Last week I got a letter from a health clinic that I used maybe five years ago. The letter said some of their PCs were stolen out of their office, and on those PCs were the electronic records of their patients, including mine. They also sent a photocopy of the police report, for reasons I don’t understand.
On Monday, DSW (the discount shoe store) said that transaction information on about 1.4 million credit cards was stolen. Because the transaction logs just had name, credit card number, and amount, they didn’t have any easy way to contact the people whose credit card numbers were obtained (although they did contact the credit card vendors). But given the list of stores and the dates of the logs, I know my credit card number was among the ones obtained.
How long must we be diligent, checking our credit cards for fraud, checking our credit history? Years.
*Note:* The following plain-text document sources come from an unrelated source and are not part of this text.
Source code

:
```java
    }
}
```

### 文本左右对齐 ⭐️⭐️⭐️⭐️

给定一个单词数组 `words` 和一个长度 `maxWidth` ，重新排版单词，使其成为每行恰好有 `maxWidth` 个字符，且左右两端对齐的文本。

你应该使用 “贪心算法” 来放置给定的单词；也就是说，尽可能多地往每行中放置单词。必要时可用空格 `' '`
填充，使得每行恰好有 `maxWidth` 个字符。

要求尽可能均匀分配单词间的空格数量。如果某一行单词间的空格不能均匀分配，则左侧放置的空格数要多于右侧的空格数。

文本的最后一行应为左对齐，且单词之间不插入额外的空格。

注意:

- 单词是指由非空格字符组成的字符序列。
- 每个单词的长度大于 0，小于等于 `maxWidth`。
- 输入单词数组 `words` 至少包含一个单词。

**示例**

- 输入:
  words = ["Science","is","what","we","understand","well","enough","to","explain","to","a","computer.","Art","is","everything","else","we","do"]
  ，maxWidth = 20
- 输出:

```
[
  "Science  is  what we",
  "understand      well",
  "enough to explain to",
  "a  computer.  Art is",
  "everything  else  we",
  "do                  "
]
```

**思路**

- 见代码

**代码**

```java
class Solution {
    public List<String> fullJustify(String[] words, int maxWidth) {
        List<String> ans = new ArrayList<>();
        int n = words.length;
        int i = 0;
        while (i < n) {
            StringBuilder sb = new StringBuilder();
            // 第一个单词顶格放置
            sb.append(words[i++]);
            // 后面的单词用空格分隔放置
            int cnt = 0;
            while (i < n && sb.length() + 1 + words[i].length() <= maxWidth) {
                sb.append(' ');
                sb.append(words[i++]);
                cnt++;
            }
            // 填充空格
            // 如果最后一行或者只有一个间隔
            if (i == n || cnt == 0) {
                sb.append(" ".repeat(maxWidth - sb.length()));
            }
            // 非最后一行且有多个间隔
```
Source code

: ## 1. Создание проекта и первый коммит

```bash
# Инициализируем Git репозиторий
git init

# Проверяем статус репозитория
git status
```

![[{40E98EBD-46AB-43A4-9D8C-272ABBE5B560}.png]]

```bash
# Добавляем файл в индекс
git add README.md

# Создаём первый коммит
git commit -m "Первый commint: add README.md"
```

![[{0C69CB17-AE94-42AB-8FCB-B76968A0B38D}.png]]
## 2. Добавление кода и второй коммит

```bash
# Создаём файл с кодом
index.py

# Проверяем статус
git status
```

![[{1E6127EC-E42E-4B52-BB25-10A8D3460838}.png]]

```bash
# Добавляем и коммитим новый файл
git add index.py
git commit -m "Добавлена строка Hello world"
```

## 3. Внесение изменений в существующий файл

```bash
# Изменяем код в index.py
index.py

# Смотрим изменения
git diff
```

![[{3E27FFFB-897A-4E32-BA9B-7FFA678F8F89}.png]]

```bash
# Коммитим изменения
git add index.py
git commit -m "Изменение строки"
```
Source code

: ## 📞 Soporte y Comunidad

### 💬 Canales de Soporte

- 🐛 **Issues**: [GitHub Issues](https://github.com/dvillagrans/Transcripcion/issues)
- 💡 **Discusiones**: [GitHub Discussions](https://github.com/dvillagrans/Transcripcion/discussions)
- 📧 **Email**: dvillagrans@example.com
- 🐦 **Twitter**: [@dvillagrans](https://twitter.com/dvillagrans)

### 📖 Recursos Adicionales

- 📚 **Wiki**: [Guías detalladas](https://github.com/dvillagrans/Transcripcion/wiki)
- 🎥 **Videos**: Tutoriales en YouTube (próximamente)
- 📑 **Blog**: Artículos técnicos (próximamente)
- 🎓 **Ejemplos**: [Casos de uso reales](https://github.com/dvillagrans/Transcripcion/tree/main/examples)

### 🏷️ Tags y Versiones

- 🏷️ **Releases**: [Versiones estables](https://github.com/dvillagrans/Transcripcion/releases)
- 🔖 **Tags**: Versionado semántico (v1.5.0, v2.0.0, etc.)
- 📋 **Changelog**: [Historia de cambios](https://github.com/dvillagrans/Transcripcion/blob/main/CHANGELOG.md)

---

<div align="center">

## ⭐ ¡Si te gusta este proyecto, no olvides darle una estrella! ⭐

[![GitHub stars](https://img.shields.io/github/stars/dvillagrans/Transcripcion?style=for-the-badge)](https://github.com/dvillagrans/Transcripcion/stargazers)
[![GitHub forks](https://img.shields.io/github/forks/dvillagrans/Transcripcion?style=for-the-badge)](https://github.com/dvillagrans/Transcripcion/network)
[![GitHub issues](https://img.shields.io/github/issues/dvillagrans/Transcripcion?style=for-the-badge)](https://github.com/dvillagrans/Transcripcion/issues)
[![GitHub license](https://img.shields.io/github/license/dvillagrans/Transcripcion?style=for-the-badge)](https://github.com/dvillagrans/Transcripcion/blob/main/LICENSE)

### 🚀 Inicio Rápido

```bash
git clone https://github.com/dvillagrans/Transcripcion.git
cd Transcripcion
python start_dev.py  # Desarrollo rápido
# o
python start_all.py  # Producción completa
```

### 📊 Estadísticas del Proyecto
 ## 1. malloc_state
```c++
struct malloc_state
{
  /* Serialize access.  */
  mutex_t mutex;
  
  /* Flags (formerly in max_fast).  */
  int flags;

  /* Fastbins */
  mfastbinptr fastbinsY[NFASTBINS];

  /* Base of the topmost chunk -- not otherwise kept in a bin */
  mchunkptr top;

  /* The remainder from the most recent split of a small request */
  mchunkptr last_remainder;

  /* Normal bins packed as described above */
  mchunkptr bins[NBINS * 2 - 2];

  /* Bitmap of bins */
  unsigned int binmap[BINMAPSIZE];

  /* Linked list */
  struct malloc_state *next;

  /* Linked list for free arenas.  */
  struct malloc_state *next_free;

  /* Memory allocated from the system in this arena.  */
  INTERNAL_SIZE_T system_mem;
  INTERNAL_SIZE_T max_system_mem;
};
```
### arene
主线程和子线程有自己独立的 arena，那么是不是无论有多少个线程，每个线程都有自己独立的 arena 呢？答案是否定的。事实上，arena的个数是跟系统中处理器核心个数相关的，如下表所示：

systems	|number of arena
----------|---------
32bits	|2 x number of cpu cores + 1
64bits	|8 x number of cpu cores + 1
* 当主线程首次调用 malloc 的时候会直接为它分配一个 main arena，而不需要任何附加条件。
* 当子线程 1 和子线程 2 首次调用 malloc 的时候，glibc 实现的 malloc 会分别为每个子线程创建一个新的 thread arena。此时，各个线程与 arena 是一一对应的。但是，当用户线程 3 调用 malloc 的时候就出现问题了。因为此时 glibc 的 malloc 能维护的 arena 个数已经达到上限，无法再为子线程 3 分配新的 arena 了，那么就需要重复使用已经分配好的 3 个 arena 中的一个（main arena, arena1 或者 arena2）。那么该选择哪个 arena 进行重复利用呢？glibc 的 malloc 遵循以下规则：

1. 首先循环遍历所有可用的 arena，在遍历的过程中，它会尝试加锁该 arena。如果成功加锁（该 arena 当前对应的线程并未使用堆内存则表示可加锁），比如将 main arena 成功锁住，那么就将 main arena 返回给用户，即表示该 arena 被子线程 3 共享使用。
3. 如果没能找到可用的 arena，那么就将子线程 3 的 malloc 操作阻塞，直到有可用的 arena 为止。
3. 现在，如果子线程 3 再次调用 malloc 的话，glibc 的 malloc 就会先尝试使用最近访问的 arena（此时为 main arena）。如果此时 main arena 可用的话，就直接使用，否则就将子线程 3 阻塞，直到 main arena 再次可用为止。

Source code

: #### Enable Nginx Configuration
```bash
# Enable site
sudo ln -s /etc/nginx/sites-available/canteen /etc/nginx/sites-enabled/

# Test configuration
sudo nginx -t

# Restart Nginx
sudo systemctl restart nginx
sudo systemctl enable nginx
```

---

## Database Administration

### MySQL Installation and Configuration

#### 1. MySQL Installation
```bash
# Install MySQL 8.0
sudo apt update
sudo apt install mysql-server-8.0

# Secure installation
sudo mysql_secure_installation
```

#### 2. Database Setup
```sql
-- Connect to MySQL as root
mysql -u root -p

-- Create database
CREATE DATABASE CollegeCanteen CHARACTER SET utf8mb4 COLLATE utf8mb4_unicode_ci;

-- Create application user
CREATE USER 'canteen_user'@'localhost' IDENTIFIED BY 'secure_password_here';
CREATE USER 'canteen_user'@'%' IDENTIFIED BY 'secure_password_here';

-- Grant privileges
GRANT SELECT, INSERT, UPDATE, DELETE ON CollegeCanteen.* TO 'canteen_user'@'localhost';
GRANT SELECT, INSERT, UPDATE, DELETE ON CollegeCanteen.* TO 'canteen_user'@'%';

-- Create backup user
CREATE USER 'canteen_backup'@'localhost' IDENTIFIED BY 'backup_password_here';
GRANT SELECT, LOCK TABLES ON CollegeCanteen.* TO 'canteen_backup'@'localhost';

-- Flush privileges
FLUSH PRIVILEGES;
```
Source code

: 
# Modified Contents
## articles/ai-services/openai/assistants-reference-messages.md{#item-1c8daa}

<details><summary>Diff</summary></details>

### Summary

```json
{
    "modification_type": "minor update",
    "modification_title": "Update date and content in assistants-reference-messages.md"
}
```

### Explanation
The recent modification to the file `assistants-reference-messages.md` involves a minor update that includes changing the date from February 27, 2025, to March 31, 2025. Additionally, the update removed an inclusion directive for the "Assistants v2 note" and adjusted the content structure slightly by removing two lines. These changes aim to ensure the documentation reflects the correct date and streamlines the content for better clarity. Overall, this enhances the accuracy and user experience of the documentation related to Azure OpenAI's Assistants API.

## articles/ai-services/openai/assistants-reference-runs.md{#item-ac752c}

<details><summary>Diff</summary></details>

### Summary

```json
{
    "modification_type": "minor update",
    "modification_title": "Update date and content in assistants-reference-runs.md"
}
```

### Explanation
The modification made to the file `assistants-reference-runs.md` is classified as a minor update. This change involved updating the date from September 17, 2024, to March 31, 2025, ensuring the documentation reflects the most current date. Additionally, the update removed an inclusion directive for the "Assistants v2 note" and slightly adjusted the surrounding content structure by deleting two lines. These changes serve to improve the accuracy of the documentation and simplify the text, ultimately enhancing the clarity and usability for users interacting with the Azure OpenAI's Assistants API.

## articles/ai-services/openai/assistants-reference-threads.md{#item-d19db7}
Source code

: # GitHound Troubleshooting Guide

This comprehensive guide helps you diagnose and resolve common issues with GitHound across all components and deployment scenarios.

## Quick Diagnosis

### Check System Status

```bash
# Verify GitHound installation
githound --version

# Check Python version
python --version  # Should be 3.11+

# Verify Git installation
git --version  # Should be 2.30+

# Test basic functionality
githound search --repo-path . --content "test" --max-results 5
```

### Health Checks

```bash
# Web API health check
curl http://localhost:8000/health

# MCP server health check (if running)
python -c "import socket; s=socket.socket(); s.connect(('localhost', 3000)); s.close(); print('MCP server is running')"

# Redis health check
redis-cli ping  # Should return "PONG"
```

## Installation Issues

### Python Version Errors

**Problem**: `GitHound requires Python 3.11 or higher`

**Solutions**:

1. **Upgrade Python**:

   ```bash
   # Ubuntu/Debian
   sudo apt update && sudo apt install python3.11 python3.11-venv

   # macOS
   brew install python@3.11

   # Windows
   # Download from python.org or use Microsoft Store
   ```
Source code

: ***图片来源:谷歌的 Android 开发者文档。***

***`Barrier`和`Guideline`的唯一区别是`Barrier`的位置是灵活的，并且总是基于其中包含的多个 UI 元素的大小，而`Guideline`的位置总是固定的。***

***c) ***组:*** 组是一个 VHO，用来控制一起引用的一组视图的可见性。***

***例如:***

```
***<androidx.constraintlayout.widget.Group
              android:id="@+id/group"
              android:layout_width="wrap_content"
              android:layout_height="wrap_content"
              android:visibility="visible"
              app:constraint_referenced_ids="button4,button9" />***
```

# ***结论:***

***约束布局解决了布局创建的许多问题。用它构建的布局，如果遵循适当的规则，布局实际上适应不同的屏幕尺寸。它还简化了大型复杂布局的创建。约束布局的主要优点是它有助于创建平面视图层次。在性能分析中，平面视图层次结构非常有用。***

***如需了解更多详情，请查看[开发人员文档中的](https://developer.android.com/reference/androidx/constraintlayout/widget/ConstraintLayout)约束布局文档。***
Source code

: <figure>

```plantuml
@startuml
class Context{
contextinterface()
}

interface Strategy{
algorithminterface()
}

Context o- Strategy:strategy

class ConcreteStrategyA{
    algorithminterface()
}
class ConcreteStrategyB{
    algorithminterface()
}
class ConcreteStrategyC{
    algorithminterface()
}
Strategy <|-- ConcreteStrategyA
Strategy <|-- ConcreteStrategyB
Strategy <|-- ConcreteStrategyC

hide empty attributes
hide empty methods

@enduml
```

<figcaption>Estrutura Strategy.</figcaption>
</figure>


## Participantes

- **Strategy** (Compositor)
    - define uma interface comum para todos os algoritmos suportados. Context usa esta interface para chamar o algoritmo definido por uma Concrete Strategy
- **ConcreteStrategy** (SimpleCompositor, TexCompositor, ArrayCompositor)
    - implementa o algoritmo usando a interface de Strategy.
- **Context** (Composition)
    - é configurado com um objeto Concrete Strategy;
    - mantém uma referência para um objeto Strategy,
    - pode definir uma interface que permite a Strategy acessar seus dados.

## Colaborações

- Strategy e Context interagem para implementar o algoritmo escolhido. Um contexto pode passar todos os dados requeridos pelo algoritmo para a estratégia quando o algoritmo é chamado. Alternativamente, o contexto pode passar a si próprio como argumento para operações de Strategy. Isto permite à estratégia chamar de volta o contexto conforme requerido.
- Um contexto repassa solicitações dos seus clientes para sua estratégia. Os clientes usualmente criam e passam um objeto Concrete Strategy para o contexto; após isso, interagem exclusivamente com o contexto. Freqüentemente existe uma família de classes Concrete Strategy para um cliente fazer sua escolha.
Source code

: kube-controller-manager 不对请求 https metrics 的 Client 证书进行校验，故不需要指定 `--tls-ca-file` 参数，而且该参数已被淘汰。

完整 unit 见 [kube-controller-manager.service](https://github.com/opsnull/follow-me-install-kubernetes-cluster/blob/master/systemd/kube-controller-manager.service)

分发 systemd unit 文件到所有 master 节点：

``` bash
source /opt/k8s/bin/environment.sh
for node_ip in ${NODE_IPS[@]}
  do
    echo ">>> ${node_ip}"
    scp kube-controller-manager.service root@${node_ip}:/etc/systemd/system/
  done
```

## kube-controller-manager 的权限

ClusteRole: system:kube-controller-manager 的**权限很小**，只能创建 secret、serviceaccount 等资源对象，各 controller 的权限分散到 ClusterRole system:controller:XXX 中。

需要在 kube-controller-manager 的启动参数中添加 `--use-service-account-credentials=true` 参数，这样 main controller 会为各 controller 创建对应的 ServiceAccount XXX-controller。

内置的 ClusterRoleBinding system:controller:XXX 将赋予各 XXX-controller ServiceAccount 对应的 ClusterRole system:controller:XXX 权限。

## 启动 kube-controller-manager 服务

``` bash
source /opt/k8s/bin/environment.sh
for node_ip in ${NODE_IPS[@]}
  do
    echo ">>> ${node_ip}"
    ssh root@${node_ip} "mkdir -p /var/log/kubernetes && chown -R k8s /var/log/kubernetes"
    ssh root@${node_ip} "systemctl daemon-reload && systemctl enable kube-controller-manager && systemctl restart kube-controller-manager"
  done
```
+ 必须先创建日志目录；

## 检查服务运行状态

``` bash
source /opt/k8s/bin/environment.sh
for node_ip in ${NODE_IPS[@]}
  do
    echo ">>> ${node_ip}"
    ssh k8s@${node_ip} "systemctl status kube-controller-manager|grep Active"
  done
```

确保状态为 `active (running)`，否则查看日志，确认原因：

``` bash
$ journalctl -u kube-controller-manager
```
Just this past week, I discovered ZabaSearch, a free site for looking up information about people. Where they used to live, when they were born, their phone numbers — all right there. And background checks for $5. How convenient.
I wonder where this will end. Will there be a backlash against acquiring information, new regulations on handling it, more use of one-time identifiers (like virtual credit cards), more use of things like P.O. boxes, etc? Or will people just warm to the idea that we no longer have any privacy? Or, in the words of Sun CEO Scott McNealy, “You have zero privacy anyway. Get over it”?